EDDIE DANIELS, political activist: The government was powerful. The government was strong. And the laws were becoming far more stringent.
DENNIS GOLDBERG, political activist: Political activity was getting nowhere. In fact, the situation was getting worse. White South Africa and its government simply determined it would crush the struggle. And they tried.
NEWSREEL: Armored cars and armed police swooped down to the Nyanga township, ten miles from Cape Town, aided by spotting aircraft. Fifteen hundred natives were arrested and questioned, 162 were kept in prison.
DULLAH OMAR, political activist: There was a state of emergency in the 1960s. Thousands of people were arrested. Many were detained.
AHMED KATHRADA, political activist: The ANC had been declared illegal. So Oliver Tambo was sent out of the country and some of the other leaders followed. Mandela, it was decided, should stay in the country. And he carried on his work underground.
NELSON MANDELA: It was felt that somebody should go underground and lead the movement. I accepted the challenge.
AHMED KATHRADA: But one of the things he had is a beard, so it was well-known in fliers, on photographs, this man with his beard. It was a very nice little beard. And when he went underground, we thought the first thing he had to do is to shave off his beard. He wouldn't. He just refused. The only disguise he agreed to, he'd put on a cap and he'd wear overalls because now and then he acted as a chauffeur.
(INTERVIEW WITH MANDELA WHILE UNDERGROUND — ARCHIVAL)
INTERVIEWER: I went to see a 42-year-old African lawyer, Nelson Mandela, the most dynamic leader in South Africa today. The police were hunting for him at the time, but African Nationalists had arranged for me to meet him at his hideout. He is still underground. This is Mandela's first television interview. I asked him what it was that the African really wanted.
NELSON MANDELA: The Africans require the franchise on the basis of one man, one vote. They want political independence.
INTERVIEWER: If Dr. Verwoerd's government doesn't give you the concessions you want some time soon, is there any likelihood of violence?

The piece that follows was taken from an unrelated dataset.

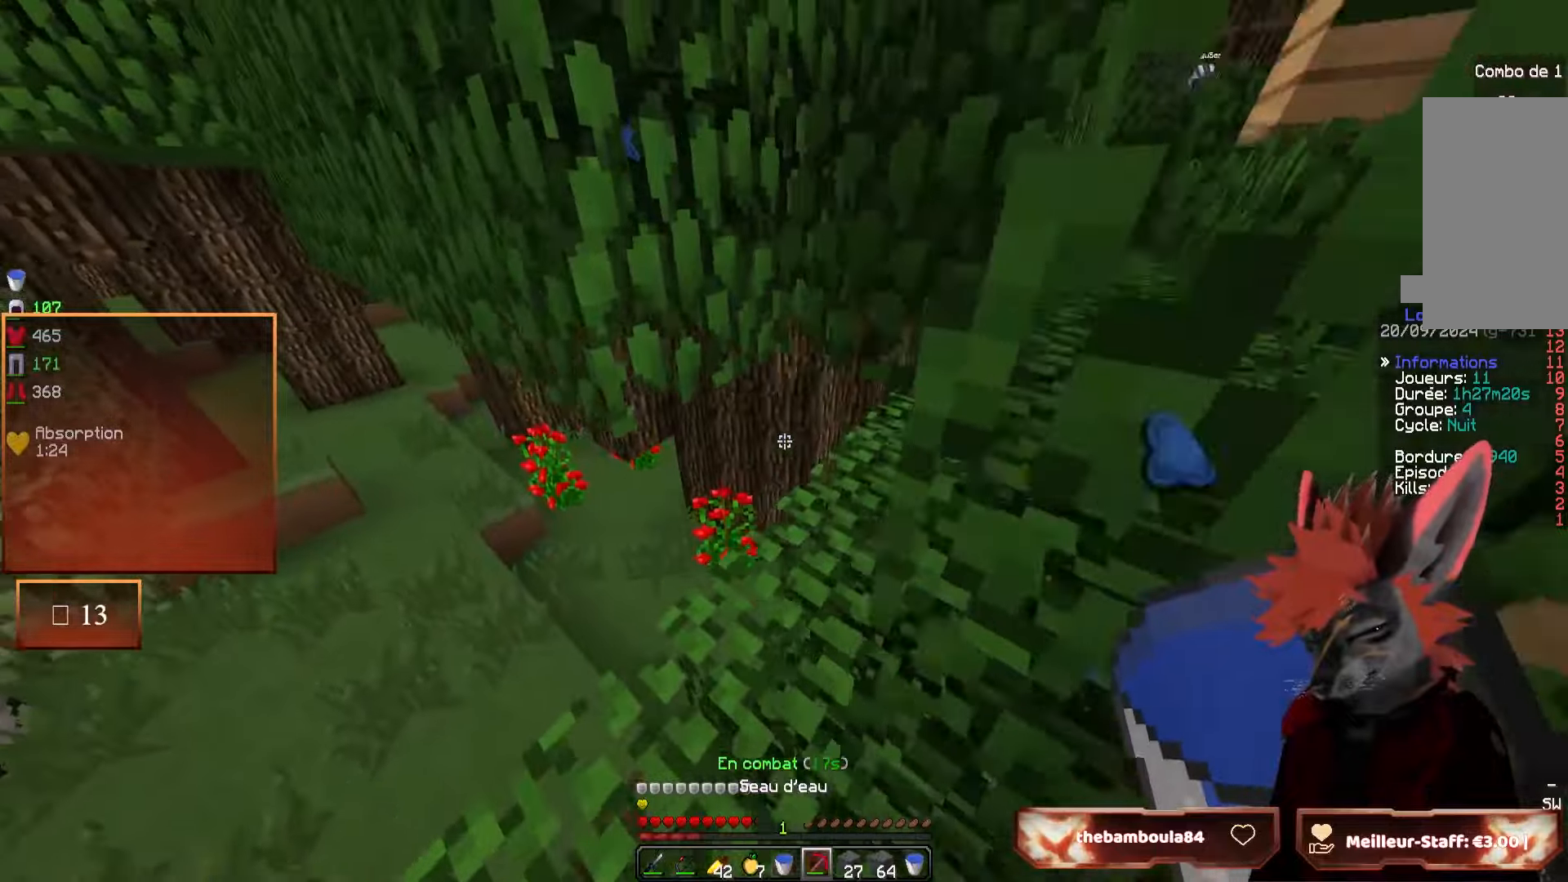
{"keys": [], "mouse": [], "events": [[100, "q", "up"], [217, "d", "down"], [434, "z", "up"], [467, "d", "up"]]}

NELSON MANDELA: There are many people who feel that it is useless and futile for us to continue talking peace and non-violence against a government whose reply is only savage attacks on an unarmed and defenseless people. And I think the time has come for us to consider whether the methods which we have applied so far are adequate.
(INTERVIEW ENDS)
NELSON MANDELA: I had made a statement where I called for armed struggle. Naturally, there was a great deal of resistance from the leadership, but I believed that we were moving into that situation, because the government had left us with no other alternative.
JOE MATTHEWS, political activist: The adoption of an armed struggle, after a struggle that had been well known for its non-violent and peaceful character, was somewhat startling.
DENNIS GOLDBERG: The Ghandian concept, in our view, couldn't work in South Africa. In India, the British colonial administration could pack up and go home. But that would not happen in South Africa. There were, at the time, two or three million whites who were part of South Africa; they had been here so long. These people were not going home. So in the ANC we set about creating an underground, illegal fighting force to make sure that South Africans, and the world, would know what's going on.
JOE MATTHEWS: Mandela then started looking for a name. What are we going to call this movement? And he suggested the Xhosa name Umkhonto we Sizwe, which meant 'Spear of the Nation.' Umkhonto we Sizwe.
(MUSIC)
NEWSREEL: At the end of 1961, the bombing campaign started. Its targets: telephone poles, power supplies, post offices, telephone booths, and pass offices — objects, not people. The aim was to shock the government into negotiating.
NEWSREEL 2: One of their objects was to destroy records of the passes they detest having to carry.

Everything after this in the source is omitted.